Citizens for Responsibility and Ethics in Washington said Psaki violated the Hatch Act when she appeared to endorse McAuliffe during a White House press briefing on Thursday. The Hatch Act prevents federal employees from engaging in political work while performing their official duties.
In response to a reporter’s question about Virginia’s Nov. 2 election, Psaki said, “We’re going to do everything we can to help former Gov. McAuliffe, and we believe in the agenda he’s representing.”
Immediately before making the comment in support of McAuliffe, Psaki said she needed to be “careful about how much political analysis” she offered in her official capacity.
After CREW filed its complaint, Psaki said in a CNN interview Friday that she should have used the word “he” instead of “we” in response to the question.
“While the president has publicly expressed his support for McAuliffe, we’ll leave it to the press and the campaign to provide commentary on the race,” Psaki said in a statement. “I take ethics very seriously and will choose my words more carefully moving forward.”
During the presidency of Donald Trump, the Office of Special Counsel, which is tasked with enforcing the Hatch Act, officially reported several of Trump’s aides for ethics violations and called on the president to fire his senior counselor Kellyanne Conway for repeatedly ignoring the rules.

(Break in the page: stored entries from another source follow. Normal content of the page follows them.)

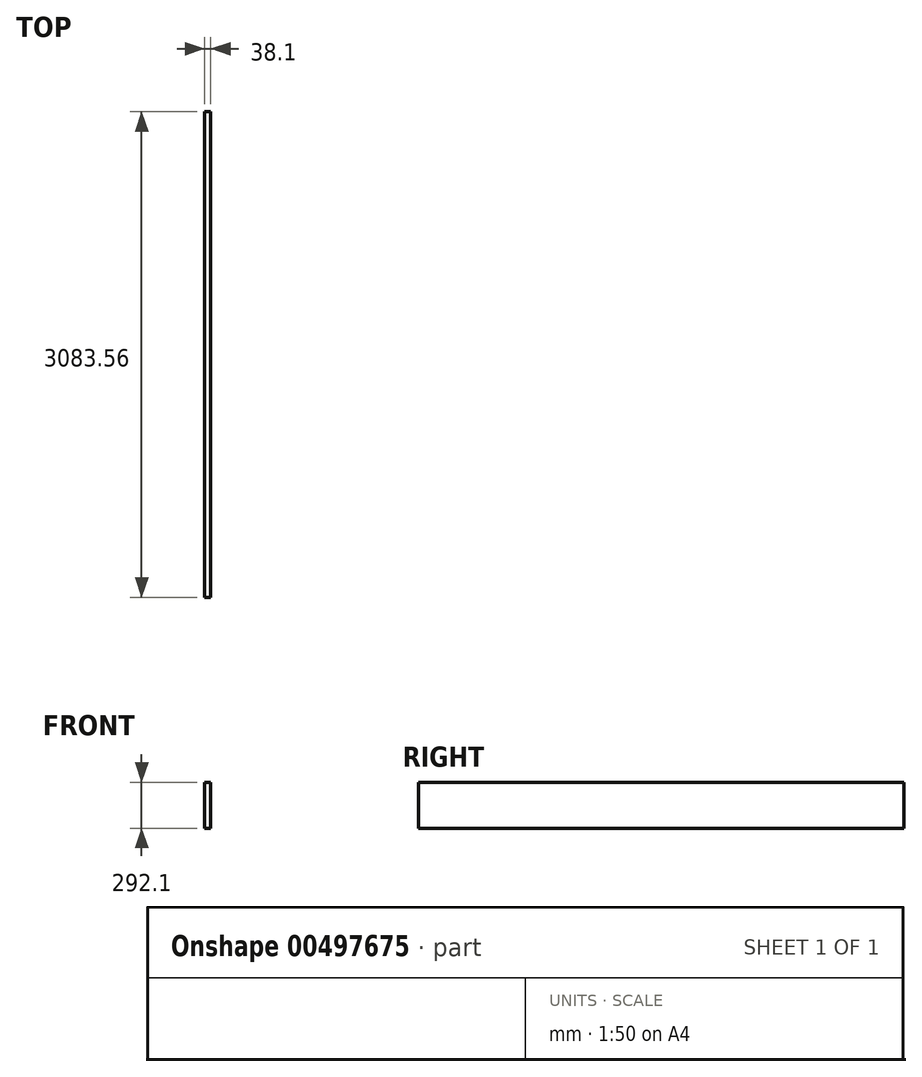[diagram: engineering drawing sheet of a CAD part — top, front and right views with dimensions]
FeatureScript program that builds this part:
annotation { "Feature Type Name" : "Feature", "Feature Type Description" : "" }
export const myFeature = defineFeature(function(context is Context, id is Id, definition is map)
    precondition{}
    {
        {
            var Q0;
            Q0=qCreatedBy(makeId("Front.planeOp"),FACE);
            var sketch = newSketch(context, id + "F0", { "sketchPlane" : qUnion([Q0])});
            skLineSegment(sketch, "E0.bottom", {"start": v(0, -6.32) * mm, "end": v(38.1, -6.32) * mm});
            skLineSegment(sketch, "E0.top", {"start": v(0, 285.78) * mm, "end": v(38.1, 285.78) * mm});
            skLineSegment(sketch, "E0.left", {"start": v(0, -6.32) * mm, "end": v(0, 285.78) * mm});
            skLineSegment(sketch, "E0.right", {"start": v(38.1, -6.32) * mm, "end": v(38.1, 285.78) * mm});
            skSolve(sketch);
        }
        {
            var Q0;
            Q0 = qSketchRegion(id + "F0", true);
            extrude(context, id + "F1", {"entities" : qUnion([Q0]), "depth" : 3083.56 * mm});
        }
    });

It is up to the president to determine any appropriate disciplinary action for workers who violate the law, and Trump declined to take action against Conway or the others.
In a statement about the Psaki complaint, CREW President Noah Bookbinder noted the flagrant and repeated violations of the Hatch Act by the Trump White House.
“While (Psaki’s) conduct does not come close to rising to the level of the outrageous offenses of the Trump administration, that does not mean we should be casual about compliance with an important ethics law,” Bookbinder said. “The Biden administration should not follow the Trump administration down that path.”